Fielding postulates that in fact Nothing proceeds from everything and that the wise man must regard Nothing with awe and admiration "for then we won't be cheated. The virtuous, wise and learned may then be unconcerned at all the changes of ministries and government; since they may be well satisfied that ministers of the state are rogues themselves, and have inferior knavish tools, to bribe and reward, true virtue, wisdom, learning, wit and integrity will most certainly bring their possessors - Nothing".

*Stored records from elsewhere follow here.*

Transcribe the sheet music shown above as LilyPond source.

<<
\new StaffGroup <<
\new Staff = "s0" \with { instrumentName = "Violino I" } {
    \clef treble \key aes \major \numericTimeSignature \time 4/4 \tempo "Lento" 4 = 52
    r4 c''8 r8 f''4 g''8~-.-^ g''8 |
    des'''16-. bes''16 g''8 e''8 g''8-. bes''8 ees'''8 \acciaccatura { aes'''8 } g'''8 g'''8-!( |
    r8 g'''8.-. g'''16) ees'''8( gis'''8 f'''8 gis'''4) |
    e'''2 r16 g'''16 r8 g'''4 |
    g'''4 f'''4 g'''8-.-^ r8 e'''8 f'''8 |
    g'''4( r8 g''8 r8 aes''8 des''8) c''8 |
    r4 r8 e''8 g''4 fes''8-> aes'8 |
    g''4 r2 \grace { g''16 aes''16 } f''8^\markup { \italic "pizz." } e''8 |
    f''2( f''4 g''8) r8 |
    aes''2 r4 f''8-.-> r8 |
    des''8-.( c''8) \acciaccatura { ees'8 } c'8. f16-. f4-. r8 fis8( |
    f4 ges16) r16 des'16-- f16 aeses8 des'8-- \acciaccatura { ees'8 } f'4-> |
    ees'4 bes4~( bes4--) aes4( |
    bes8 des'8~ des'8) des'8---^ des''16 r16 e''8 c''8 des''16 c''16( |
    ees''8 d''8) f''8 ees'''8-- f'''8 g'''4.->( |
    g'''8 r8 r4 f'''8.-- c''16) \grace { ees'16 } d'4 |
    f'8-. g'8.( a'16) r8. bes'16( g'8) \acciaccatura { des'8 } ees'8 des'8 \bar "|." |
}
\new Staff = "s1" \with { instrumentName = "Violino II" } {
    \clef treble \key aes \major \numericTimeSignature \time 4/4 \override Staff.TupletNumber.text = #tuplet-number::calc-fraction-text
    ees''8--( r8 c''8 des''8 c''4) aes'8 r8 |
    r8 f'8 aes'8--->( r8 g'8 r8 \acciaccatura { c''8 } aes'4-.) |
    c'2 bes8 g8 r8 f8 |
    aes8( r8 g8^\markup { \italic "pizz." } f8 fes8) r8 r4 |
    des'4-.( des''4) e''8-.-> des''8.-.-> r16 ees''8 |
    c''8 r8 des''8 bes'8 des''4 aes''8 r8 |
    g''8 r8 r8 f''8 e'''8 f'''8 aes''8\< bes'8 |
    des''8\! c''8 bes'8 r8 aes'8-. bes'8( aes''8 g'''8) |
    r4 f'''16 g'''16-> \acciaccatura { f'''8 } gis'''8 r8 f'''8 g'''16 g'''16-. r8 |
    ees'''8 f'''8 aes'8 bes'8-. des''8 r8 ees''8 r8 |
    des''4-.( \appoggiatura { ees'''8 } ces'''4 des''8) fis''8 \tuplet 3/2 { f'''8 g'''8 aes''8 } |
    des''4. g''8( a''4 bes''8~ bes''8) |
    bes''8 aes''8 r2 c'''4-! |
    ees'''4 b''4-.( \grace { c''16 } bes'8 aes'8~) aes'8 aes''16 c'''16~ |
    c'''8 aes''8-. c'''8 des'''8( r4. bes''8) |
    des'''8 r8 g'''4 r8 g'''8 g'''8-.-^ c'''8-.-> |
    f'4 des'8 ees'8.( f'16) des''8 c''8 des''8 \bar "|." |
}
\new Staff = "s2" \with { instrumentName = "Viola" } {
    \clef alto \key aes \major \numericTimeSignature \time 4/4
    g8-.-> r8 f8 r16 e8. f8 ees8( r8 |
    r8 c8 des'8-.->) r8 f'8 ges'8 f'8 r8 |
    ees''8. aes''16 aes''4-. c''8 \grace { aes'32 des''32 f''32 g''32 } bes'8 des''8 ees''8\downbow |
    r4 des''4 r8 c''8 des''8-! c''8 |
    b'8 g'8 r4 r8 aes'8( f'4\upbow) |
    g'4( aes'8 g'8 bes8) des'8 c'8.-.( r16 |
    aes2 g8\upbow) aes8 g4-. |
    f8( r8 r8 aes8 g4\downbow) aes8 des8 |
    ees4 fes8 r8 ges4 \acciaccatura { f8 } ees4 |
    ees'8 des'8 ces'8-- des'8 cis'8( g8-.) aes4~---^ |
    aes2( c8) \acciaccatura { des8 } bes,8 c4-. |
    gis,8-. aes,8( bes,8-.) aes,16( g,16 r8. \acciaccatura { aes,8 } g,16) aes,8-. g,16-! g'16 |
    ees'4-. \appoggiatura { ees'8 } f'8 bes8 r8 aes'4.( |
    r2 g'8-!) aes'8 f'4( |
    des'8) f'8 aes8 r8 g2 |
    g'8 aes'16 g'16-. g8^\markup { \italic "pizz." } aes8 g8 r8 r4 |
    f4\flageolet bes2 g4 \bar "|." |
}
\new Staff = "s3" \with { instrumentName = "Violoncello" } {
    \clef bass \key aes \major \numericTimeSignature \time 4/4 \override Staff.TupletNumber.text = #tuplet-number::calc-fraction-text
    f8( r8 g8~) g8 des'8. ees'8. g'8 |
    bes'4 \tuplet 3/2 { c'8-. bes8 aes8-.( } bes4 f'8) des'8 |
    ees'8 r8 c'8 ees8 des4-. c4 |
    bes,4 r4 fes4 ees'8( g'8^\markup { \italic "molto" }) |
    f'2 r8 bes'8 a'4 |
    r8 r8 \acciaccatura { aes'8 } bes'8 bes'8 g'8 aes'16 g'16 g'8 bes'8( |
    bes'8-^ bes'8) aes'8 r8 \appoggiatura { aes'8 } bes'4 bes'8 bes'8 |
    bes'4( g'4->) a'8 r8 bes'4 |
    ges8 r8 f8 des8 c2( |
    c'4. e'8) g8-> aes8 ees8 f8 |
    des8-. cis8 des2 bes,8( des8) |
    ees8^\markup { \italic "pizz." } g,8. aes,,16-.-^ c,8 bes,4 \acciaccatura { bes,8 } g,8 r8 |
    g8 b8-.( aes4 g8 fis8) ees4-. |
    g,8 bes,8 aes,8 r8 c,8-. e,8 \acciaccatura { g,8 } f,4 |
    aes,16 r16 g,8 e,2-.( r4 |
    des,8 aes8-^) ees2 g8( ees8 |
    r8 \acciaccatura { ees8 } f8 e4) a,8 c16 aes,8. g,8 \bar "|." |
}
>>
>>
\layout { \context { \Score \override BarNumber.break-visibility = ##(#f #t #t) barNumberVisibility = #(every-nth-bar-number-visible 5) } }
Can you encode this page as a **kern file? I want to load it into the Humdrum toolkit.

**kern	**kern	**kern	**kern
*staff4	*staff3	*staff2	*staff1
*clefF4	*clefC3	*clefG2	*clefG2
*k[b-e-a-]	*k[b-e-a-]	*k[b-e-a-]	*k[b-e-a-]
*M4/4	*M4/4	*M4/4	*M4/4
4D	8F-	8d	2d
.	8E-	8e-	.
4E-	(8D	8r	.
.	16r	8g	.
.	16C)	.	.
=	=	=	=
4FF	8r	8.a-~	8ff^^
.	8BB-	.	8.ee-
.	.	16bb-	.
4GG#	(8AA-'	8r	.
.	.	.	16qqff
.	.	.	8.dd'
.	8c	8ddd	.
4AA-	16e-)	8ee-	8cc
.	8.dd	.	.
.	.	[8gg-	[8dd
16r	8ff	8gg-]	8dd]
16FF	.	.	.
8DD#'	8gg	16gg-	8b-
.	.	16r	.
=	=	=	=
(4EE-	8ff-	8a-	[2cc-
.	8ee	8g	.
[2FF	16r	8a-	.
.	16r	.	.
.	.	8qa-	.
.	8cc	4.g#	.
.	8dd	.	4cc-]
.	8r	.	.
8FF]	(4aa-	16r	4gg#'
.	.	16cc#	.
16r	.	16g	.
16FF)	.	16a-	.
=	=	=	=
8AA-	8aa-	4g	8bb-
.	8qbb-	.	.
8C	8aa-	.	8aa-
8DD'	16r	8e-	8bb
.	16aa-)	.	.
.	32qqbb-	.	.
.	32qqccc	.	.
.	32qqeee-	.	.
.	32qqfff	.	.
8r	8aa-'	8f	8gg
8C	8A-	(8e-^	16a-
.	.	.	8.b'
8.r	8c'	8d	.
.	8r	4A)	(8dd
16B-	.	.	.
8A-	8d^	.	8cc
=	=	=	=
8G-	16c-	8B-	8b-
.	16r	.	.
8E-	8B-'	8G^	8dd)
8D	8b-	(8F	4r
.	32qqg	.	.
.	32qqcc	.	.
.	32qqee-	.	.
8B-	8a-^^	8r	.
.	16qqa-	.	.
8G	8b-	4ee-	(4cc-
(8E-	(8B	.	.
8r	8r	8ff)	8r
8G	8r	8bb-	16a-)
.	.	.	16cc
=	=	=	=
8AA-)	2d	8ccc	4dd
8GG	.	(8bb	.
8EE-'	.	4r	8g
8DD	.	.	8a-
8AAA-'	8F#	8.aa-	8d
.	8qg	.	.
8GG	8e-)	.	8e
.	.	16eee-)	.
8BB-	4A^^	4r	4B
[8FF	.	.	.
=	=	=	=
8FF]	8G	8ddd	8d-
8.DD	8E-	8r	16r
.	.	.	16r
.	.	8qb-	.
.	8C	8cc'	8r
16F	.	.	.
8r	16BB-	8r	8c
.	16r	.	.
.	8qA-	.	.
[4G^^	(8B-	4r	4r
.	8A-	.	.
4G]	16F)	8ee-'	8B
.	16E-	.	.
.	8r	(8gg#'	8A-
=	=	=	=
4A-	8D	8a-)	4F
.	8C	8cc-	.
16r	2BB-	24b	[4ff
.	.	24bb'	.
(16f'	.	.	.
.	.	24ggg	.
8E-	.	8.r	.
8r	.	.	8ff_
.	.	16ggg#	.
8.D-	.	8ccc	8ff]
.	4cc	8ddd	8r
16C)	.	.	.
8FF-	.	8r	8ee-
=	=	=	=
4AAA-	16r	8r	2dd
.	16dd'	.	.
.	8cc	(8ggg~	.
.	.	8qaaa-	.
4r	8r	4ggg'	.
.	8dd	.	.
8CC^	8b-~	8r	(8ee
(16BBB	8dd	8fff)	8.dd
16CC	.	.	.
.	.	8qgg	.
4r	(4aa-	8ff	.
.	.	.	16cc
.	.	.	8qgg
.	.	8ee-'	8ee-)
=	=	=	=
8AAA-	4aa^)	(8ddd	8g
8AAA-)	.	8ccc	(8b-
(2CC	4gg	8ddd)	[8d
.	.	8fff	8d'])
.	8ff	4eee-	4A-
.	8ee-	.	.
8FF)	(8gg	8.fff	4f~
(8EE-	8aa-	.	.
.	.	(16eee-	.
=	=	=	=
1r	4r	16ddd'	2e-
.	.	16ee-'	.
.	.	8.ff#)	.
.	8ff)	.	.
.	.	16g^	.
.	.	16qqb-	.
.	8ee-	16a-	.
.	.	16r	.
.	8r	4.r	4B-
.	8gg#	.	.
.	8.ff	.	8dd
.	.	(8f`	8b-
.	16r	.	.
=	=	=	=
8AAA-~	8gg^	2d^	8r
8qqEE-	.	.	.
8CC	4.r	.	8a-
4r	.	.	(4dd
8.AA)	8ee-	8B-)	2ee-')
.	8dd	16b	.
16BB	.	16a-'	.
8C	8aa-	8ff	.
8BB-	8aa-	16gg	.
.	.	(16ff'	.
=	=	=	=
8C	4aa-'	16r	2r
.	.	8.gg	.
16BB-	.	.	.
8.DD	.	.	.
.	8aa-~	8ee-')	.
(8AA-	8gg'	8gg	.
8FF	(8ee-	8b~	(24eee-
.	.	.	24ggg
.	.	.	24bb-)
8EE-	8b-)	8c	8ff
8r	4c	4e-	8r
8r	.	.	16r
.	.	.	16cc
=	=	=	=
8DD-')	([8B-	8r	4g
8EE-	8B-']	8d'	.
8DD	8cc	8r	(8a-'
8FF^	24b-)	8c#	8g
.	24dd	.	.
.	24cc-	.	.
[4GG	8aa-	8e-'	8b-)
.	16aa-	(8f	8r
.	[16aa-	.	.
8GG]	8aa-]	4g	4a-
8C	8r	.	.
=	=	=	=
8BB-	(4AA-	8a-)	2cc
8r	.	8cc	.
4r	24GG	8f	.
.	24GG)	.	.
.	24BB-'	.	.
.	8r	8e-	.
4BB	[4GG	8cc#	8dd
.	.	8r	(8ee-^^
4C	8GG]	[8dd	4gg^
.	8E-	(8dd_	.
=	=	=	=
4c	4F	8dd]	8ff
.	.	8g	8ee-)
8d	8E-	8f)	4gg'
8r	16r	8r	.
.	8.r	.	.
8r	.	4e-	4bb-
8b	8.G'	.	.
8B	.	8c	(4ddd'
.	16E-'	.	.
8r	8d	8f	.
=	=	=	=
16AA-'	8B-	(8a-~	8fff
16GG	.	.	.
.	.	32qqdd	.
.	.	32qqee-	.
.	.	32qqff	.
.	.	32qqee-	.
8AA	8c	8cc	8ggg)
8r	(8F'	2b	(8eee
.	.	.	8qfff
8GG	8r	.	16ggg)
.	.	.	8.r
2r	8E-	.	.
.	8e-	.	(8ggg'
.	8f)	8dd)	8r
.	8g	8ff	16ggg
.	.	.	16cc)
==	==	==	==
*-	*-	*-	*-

T. N. Madan, (b. 1933) internationally honoured sociologist, delivered a lecture in Boston in 1987. Choosing the theme, The Prospects of Secularism in India, he said: "I submit that in the prevailing circumstances secularism in South Asia as a generally shared credo of life is impossible, as a basis of state action impracticable, and as a blueprint for foreseable future impotent. It is impossible as a credo of life because the great majority of the people of South Asia are in their own eyes active adherents of some religious faith. It is impracticable as a basis for state action either because Buddhism and Islam have been declared state or state-protected religions or because strands of religious neutrality or equidistance is difficult to maintain since religious minorities do not share the majority's view of what this entails for the state. And it is impotent as a blueprint for future because, by its very nature, it is incapable of countering religious fundamentalism and fanaticism."

Jayaprakash Narayan, the eternal socialist, do-gooder and dreamer, did not share Mahatma Gandhi's interest in mixing politics with the traditions of religion. He was closer to Jawaharlal Nehru, the prime promoter of secularism, in this respect. However, he visited an RSS training camp in Patna in 1977. Speaking there, JP referred to Hinduism's catholicity, how "those who put faith in Vedas and even those who decry them are [accepted as] Hindus. In fact the word Hindu is not an ancient one and is not found in any of the ancient books. It was other people who spoke 's' as 'h' and 'Sind' as 'Hind' who called us Hindu. In fact it had nothing to do with any religion and had only a geographical connotation."

Finally some sobering words from one of the greatest philosophers and controversialists of the 20th century, C.E.M. Joad (d.1953). Arguing that fascism bases itself on the idealist concept of the state according to which "the being of the state is a moral being", Joad quotes Wagner, the Bavarian Minister of the Interior, as saying: "What Hitler decides is right and will remain eternally right. Whatever is useful to the German people is right; whatever is harmful is wrong". Joad concludes: "Not only is the state not bound by the morality of which it is itself the source in its relations with its own citizens; it is exempt from moral obligations in its dealings with other states".

In short, idealism is harmful, secularism is impossible, Nothing is Everything, and those who get power lose their liberty. Strange world, strange humans.